Top 6 “MUST HAVE” Bird First Aid Supplies
- Plastic Bin to Store Emergency Supplies in Plus Create a Designated Location for Pet First Aid Supplies
- Home Hospital Cage – Have it set up and ready at all times.
- Gram Scale and Chart to Monitor Weight.
- Heating Pad Without Auto Shut-off to provide consisten warmth for a sick or injured bird.
- Clean Towel to Restrain Bird for Examination and First Aid Administration.
- Bird First Aid Kit.
DON’T FORGET YOU! Include a bottle of waterless hand cleaner and Band Aids. After all, there is a high probability that your frightened bird may bite you.
EMERGENCY PHONE NUMBERS:
Your Avian Vet:
- Day #:
- Emergency #:
National Animal Poison Control Center(s):
- 1-800-548-2423 ($30 fee per case)
- 1-900-680-0000 – $20.00 for first 5 min; $2.95 per additional minute
Stocking Your Bird First Aid Kit
MUST HAVE Styptic Gel with Applicator Tip: We recommend Super Clot Gel. It comes in an easy to squeeze tub that allows you to administer the perfect amount to the wound. DO NOT apply Styptic Gel or Powder to open wounds. It burns and delays healing. Plus, closing an open wound may promote infection. There is some evidence that powder based styptic powders may be toxic if ingested.
Betadine: Bird safe formula for scrubbing your hands before treating your bird and cleaning out wounds.
Cotton Balls: Use cotton balls to wet feathers to so that you can move them away from lesion for cleaning purposes.
Electrovites: Avian specific electrolyte recovery for ill or dehydrated birds
Eye Wash: Flush out dirty wounds and get debris out of eyes with warm saline solution or eye wash.
Gauze: Use gauze pads for for cleaning wounds and wiping away blood.

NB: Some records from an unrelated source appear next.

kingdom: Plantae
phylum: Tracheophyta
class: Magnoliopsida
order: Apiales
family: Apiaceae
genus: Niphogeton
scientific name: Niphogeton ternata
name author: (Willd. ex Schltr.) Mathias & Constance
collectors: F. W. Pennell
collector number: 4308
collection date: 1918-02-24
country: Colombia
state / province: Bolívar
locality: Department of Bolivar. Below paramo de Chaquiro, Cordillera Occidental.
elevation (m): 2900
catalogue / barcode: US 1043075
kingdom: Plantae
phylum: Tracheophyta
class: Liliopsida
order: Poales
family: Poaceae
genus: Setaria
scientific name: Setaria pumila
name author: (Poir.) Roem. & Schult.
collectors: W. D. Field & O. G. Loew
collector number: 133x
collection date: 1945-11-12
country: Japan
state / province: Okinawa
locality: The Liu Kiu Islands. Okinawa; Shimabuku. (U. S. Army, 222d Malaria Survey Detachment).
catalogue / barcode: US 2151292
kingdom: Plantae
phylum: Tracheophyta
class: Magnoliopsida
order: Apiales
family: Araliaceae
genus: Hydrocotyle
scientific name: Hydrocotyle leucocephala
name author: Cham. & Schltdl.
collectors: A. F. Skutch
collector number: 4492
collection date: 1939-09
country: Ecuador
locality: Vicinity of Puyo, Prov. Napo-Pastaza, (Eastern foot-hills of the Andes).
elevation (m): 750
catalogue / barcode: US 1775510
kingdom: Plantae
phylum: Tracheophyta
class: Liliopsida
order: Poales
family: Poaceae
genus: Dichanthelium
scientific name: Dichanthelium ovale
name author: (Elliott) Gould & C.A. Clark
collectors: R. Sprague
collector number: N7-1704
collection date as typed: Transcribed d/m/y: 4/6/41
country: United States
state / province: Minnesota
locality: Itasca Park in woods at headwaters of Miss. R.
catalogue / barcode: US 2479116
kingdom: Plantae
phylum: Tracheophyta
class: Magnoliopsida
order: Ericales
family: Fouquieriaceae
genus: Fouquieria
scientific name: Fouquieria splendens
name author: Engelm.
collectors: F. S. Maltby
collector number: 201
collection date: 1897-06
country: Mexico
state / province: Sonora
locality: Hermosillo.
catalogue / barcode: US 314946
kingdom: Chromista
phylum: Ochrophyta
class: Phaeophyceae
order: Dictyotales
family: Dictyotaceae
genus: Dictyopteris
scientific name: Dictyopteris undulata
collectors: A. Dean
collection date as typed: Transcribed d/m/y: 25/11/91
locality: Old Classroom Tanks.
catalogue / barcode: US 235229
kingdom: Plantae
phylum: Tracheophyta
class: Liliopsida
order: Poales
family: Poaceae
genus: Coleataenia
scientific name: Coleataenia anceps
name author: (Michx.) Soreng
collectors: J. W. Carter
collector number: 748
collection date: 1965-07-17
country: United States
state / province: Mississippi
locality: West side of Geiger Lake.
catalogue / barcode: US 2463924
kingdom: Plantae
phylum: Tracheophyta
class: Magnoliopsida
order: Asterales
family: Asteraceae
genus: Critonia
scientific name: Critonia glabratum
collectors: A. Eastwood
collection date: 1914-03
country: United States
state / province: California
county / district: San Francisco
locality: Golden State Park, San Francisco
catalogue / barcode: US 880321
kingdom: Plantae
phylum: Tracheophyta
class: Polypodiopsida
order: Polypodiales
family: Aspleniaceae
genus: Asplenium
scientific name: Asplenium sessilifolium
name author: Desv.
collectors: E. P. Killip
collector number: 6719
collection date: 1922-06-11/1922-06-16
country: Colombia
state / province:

Hand-feeding Formula & Feeding Syringe: Two popular brands include Formula One and Kaytee Hand-feeding Formula
Hydrating Formula: Two popular brands include Cool Bird or Electrovites.
Hydrogen Peroxide: Clean blood off of feathers; DON’T put on wounds as it delays healing.
Latex Gloves: Gloves pull double duty. They help prevent the spread of infection & protect your hands.
Magnifying Glass: Allows you to examine the wound more carefully, Get an illuminated one
Metal Nail File: Smoothing down a chipped beak tips or broken nails.
Notepad & Pen: Record what you did to communicate it with your Veterinarian
Pen-light: Allows you to examine the wound.
Q-Tip Style Cotton Tip Applicators: Use these to clean a small wound and apply topical ointments and gels. Don’t forget to store them in a baggy so that they stay sterile.
Rubbing Alcohol: for quick hand cleaning NOT for use on birds
Scissors: Cut bandage material and snip broken feathers with a small set of scissors.
Soother Spray: Promotes healing of superficial wounds.
Soother Ointment: Provides pain relief, reduces inflammation and a bird safe, nontoxic, water-based alternative to Neosporin or other oil based ointments.